Former Turlock City Councilman Kurt Vander Weide and current councilwoman Amy Bublak will have to pay the fines imposed on them by a state political watchdog agency for violations that in Vander Weide’s case included the infamous 2008 robocalls.
The California Fair Political Practices Commission upheld a $32,500 fine for Vander Weide and his campaign consultant Carl Fogliani by a 4-0 vote at their Thursday meeting.
The FPPC stated Vander Weide and Fogliani, along with Vander Weide’s campaign committee Friends of Kurt Vander Weide, paid for four robocalls during the 2008 city council campaign. Three of the four calls falsely purported to be paid for by someone else, and the remaining robocall did not identify who paid for it, in violation of campaign governing laws.
During October 2008, thousands of Turlock residents began receiving a variety of robocalls. The first, claiming Jackson was a special interest candidate, was falsely said to be paid for by the Orange County-based “Taxpayers for Safer Neighborhoods.”
Two other automated phone calls — one referring to Bublak and Vander Weide in a positive manner, and the other painting Jackson negatively — were also found to be falsely purported as being paid for by the fictitious organization.
In November 2008, just days before the election, another recorded political message was broadcast featuring a woman who falsely claimed to be Jackson. The impersonating woman promoted a position against Prop 8, the measure banning same-sex marriage in California, saying, “Turlock must support a rich, vibrant community that includes everyone and regardless of whom they choose to love. If you agree, I urge you to vote Mary Jackson for Turlock City Council.” The calls were falsely said to be paid for by the Friends of Mary Jackson committee.

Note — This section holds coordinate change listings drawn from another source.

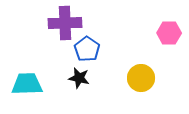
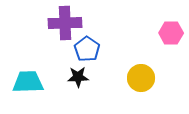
pink hexagon: moved 2 px right
black star: moved 1 px left, 1 px up; rotated 15 degrees counterclockwise
cyan trapezoid: moved 1 px right, 2 px up
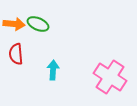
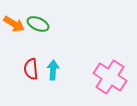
orange arrow: rotated 25 degrees clockwise
red semicircle: moved 15 px right, 15 px down
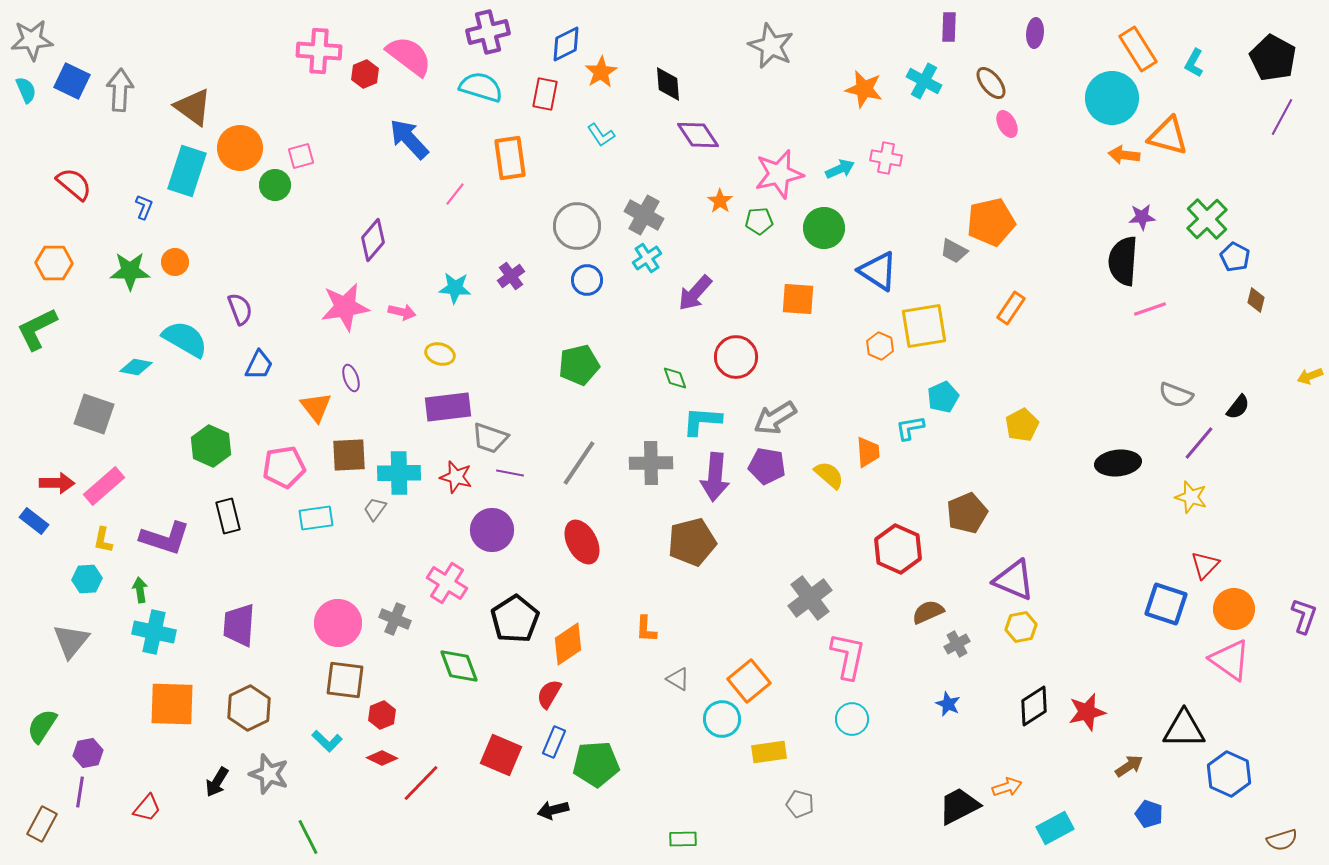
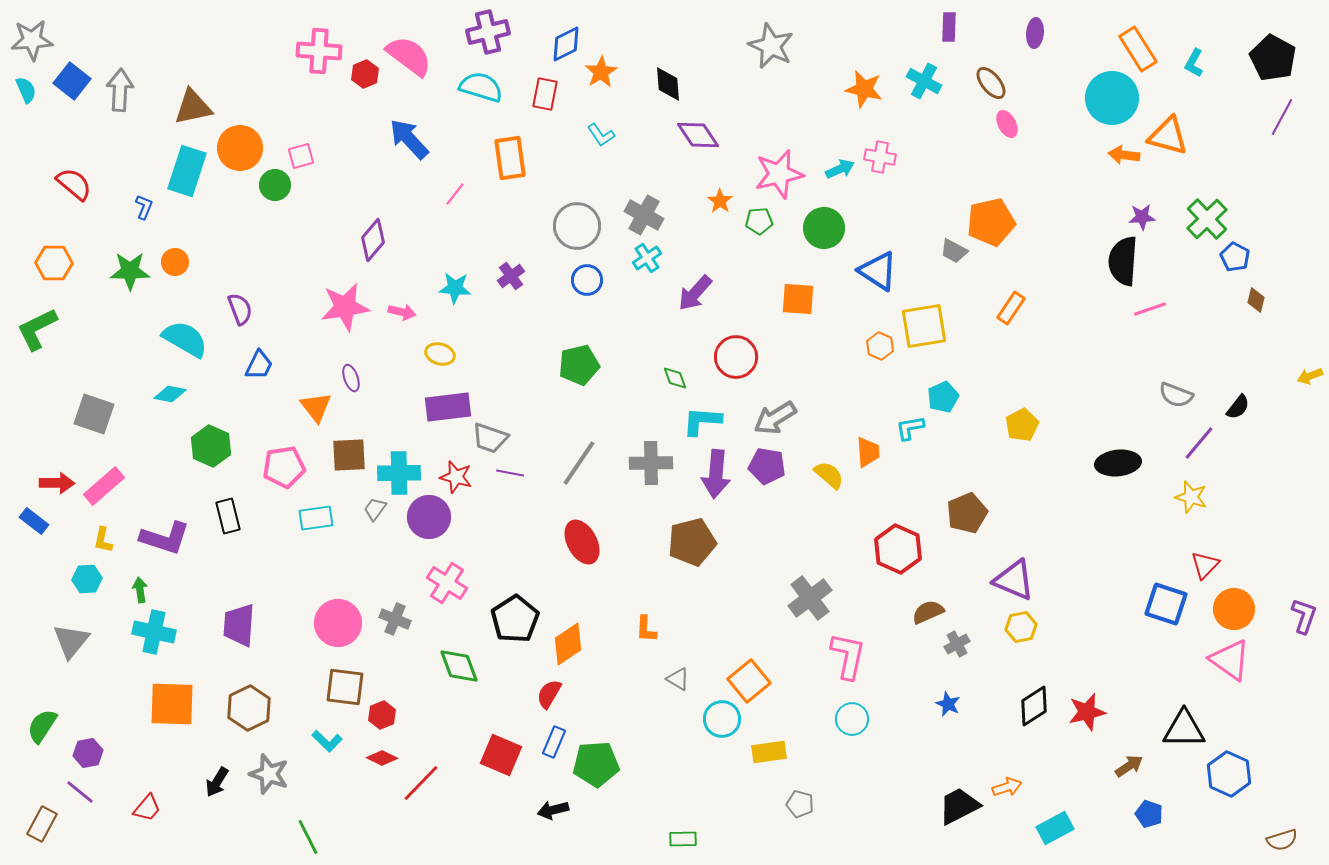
blue square at (72, 81): rotated 12 degrees clockwise
brown triangle at (193, 107): rotated 48 degrees counterclockwise
pink cross at (886, 158): moved 6 px left, 1 px up
cyan diamond at (136, 367): moved 34 px right, 27 px down
purple arrow at (715, 477): moved 1 px right, 3 px up
purple circle at (492, 530): moved 63 px left, 13 px up
brown square at (345, 680): moved 7 px down
purple line at (80, 792): rotated 60 degrees counterclockwise
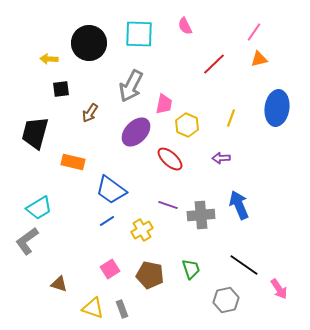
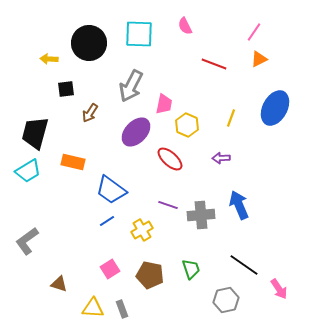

Vander Weide and his campaign committee were also found to have failed to maintain required committee records; falsely reported or failed to report payment for the above-described robocalls on a campaign statement for the period ending Oct. 18, 2008; failed to report payments to subvendors on campaign statements for the periods ending Sept. 30, Oct. 18, and/or Dec. 31, 2008; and failed to notify a major donor of the need to file campaign statements.
Vander Weide did not file a notice of defense against the accusations.
At the same Thursday meeting, the FPPC voted 4-0 to fine Bublak and her husband and campaign committee treasurer Milton Richards $4,000 for two violations of the Political Reform Act. The two violations Bublak is being penalized for are failure to report payment to campaign consultant Fogliani in the amount of $1,000 and failure to report campaign expenditures made to subvendors through Fogliani. The subvendor expenditures were for yard signs and campaign mailers and totaled over $23,000.
Bublak and Richards filed a stipulation with the FPPC that acknowledges their reporting failure and agrees to accept the fine, but disavows any responsibility for the robocalls. According to the Fair Political Practices Commission's Decision and Order on the robocalls investigation, Bublak maintains that she instructed her campaign consultant, Fogliani, not to do robocalls. The Commission also found evidence to suggest that Fogliani may not have invoiced Bublak for the robocalls—even though he claims, through his former attorney, that her committee paid for half of the cost of them.
"I waited six years quiet and patient and it finally comes to light that I had clerical issues, nothing illegal. I've always said that I had nothing to do with it," said Bublak in a previous interview. "The person that I've been painted to be in the media for the past six years is not who I am. These are clerical issues.
"The people who know me and work with me on a regular basis know who I am. I am a straight forward person, black and white...I finally get to tell the world that I didn't do it."